§ **SUPPLIED RECORDS**:

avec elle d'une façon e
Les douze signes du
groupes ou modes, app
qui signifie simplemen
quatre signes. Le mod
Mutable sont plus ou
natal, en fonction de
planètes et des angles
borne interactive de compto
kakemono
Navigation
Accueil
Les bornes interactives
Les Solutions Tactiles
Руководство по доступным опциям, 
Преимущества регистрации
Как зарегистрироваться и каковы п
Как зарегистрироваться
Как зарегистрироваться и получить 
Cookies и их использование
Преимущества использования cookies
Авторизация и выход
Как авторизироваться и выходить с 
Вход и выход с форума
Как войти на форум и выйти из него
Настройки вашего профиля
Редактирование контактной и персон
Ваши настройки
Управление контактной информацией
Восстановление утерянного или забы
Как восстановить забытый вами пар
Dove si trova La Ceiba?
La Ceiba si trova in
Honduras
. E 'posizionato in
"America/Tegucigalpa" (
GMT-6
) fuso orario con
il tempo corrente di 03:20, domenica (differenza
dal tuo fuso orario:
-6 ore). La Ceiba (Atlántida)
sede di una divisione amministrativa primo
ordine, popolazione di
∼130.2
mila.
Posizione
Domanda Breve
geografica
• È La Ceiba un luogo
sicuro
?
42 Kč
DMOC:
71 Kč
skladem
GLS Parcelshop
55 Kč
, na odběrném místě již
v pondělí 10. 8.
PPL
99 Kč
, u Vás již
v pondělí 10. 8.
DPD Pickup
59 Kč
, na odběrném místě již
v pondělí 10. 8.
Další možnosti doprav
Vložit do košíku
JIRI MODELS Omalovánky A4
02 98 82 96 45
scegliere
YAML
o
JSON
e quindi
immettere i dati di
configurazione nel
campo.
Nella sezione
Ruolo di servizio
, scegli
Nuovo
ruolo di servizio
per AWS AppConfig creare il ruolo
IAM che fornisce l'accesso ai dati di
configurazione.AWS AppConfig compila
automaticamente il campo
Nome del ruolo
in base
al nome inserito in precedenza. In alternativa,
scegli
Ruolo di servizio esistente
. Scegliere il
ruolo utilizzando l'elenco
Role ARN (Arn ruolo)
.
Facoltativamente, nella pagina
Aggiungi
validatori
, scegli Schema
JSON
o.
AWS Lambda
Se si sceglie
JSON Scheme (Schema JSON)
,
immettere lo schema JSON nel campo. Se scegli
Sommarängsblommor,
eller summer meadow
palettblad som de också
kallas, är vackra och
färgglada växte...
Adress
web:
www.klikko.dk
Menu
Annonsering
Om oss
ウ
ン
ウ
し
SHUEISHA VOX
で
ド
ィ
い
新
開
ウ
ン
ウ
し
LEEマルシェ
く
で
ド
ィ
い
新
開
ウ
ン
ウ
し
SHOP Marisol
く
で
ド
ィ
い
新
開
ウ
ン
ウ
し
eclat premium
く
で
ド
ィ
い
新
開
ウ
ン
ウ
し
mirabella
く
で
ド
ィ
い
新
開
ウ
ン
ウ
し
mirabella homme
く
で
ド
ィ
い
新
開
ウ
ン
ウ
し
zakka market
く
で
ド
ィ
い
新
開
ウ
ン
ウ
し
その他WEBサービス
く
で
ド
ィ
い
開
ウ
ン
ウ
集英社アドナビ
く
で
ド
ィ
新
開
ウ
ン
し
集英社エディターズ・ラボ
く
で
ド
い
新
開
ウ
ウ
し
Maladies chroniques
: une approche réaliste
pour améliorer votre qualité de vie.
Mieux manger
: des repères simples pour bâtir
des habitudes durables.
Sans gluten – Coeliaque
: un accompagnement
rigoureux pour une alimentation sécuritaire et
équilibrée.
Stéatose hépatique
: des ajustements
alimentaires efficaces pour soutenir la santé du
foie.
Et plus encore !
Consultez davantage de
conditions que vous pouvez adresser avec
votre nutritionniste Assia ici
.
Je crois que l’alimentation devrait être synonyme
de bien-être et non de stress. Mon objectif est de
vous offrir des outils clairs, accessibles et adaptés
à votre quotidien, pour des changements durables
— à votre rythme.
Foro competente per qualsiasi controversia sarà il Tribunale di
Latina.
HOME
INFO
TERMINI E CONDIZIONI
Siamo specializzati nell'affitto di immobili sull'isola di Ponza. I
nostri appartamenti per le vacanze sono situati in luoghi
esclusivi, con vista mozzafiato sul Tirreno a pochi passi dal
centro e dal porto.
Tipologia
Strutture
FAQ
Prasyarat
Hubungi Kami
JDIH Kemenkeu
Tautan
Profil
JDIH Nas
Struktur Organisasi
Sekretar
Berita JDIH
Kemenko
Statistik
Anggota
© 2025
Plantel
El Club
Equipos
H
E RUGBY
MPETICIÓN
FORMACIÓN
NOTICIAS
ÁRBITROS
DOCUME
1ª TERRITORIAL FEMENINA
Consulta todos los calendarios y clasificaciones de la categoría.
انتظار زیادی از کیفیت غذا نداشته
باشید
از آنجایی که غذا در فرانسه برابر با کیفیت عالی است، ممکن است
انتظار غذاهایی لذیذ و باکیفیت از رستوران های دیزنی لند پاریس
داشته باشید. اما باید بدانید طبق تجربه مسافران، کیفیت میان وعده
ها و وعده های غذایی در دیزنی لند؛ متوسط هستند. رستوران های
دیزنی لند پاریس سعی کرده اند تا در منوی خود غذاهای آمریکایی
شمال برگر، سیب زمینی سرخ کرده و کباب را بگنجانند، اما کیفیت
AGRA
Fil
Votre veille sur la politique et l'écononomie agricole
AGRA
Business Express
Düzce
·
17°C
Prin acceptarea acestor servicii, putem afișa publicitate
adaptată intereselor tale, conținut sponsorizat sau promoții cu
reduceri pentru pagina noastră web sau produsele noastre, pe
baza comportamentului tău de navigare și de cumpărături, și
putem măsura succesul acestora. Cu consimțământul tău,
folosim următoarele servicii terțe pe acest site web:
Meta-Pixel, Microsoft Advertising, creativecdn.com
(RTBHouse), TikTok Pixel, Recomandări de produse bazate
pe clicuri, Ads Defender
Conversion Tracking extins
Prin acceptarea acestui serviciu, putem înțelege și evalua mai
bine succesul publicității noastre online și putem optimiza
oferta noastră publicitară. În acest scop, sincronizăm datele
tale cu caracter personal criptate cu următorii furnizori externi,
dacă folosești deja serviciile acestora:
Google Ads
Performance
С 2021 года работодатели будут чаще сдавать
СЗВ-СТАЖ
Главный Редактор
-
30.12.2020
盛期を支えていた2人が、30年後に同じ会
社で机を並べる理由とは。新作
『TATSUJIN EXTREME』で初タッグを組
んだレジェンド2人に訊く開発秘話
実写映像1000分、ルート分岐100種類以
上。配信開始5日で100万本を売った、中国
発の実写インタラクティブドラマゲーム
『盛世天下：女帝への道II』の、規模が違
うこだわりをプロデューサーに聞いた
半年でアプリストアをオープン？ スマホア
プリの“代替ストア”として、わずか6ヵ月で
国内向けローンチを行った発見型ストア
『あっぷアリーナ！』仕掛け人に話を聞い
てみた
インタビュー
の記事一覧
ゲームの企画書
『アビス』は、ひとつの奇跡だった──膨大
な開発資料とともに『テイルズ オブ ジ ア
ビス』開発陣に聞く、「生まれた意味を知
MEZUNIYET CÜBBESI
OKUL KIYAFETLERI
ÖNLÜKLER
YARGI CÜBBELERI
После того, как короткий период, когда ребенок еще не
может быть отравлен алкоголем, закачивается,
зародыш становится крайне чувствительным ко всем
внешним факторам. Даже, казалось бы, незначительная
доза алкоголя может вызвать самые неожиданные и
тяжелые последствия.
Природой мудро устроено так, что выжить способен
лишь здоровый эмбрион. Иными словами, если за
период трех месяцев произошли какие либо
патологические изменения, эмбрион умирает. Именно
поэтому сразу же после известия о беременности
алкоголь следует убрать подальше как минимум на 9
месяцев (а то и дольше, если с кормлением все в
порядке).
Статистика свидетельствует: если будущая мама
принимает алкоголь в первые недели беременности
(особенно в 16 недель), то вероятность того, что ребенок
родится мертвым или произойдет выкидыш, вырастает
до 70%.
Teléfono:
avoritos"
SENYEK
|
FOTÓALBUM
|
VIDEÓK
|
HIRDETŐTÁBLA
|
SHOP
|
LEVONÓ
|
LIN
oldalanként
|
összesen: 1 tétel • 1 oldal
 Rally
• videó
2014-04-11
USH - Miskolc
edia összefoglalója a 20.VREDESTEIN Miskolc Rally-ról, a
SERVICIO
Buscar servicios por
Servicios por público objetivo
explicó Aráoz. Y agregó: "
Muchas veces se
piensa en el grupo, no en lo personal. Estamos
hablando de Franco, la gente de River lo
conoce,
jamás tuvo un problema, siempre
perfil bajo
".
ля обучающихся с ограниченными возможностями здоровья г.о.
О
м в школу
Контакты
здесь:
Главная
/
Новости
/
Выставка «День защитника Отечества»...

§ **YOUR TASK**:
Format the data from its first line through the line containing "Как зарегистрироваться и получить", both included, as a JSON list of strings with one string per line, omitting any blank lines.

§ **YOUR RESPONSE**:
[
  "avec elle d'une façon e",
  "Les douze signes du",
  "groupes ou modes, app",
  "qui signifie simplemen",
  "quatre signes. Le mod",
  "Mutable sont plus ou",
  "natal, en fonction de",
  "planètes et des angles",
  "borne interactive de compto",
  "kakemono",
  "Navigation",
  "Accueil",
  "Les bornes interactives",
  "Les Solutions Tactiles",
  "Руководство по доступным опциям, ",
  "Преимущества регистрации",
  "Как зарегистрироваться и каковы п",
  "Как зарегистрироваться",
  "Как зарегистрироваться и получить "
]